> SET OF TASKS:
(1) Answer the following from the episode description, one line each:
(a) What date appears at the top?
(b) Who shares the levels of thinking about failure in this episode?
(c) How many levels of thinking about failure are presented?
(2) From the final paragraph of the episode description, list every point that the episode is said to share or that listeners can find out by listening.

++++ EXCERPT TO READ

March 15, 2022
Have you ever felt like a failure or maybe the fear of failure held you back from taking action? We all face failure at some point in our lives and, for many, it’s the reason why they’re constantly stuck. Perhaps you have clients who are...
Have you ever felt like a failure or maybe the fear of failure held you back from taking action? We all face failure at some point in our lives and, for many, it’s the reason why they’re constantly stuck.
Perhaps you have clients who are struggling with failure and you’re unsure how to help them overcome those negative thoughts and turn them into empowering ones. If this resonates with you, then this episode is for you!
In today's episode, Coach Ajit shares the 3 levels of thinking about failure and how each one shows up in our lives. Listen in to find out which is the best level of thinking to have and the one powerful coaching question you can ask to reframe the thought of failure into a positive one.

++++++++
++++ MATERIAL SHOWN

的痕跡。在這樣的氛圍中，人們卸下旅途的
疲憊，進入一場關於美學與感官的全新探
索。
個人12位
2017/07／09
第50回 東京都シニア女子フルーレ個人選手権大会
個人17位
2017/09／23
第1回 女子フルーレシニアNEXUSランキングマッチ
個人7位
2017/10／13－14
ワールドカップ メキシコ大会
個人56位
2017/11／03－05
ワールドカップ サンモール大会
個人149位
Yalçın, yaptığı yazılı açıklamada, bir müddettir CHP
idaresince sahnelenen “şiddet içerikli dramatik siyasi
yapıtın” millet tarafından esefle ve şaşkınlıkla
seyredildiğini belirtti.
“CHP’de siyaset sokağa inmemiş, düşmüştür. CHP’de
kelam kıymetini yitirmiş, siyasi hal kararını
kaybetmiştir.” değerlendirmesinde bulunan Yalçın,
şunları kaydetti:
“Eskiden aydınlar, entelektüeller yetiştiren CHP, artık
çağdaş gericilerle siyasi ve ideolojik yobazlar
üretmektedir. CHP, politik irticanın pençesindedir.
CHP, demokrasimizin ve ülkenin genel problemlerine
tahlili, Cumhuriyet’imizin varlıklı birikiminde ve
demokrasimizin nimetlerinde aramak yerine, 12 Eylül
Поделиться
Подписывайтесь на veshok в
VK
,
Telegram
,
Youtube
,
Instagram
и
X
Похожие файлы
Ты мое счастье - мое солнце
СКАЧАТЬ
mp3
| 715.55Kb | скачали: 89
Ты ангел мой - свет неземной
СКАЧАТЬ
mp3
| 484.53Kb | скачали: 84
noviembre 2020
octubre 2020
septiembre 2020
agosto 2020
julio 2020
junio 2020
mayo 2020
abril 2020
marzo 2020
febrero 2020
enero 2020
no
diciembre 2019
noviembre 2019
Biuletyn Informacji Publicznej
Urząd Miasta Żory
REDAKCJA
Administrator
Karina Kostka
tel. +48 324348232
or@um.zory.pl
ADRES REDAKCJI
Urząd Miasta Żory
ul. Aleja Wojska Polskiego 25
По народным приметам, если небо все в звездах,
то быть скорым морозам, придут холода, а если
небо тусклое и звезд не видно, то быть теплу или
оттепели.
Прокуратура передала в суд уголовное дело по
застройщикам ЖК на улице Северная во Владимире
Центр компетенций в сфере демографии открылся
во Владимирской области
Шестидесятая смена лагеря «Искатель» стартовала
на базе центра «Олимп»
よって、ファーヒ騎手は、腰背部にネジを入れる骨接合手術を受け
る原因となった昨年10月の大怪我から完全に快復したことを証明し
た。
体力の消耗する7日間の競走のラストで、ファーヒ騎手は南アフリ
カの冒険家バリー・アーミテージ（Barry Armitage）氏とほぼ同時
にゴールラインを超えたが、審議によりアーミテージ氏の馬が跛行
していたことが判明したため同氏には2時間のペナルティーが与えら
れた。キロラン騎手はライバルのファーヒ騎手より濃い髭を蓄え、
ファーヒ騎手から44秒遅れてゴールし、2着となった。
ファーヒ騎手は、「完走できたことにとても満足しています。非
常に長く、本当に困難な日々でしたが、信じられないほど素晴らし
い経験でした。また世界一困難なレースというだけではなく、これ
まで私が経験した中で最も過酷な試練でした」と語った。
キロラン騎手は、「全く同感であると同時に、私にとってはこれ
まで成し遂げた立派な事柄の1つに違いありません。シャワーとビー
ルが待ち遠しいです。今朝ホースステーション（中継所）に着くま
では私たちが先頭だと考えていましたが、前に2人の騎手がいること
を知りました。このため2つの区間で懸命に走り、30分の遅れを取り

++++++++

> EXPECTED RESULTS:
(1)
(a) March 15, 2022
(b) Coach Ajit
(c) Three

(2)
- The 3 levels of thinking about failure
- How each level shows up in our lives
- Which level of thinking is the best to have
- The one powerful coaching question that can reframe the thought of failure into a positive one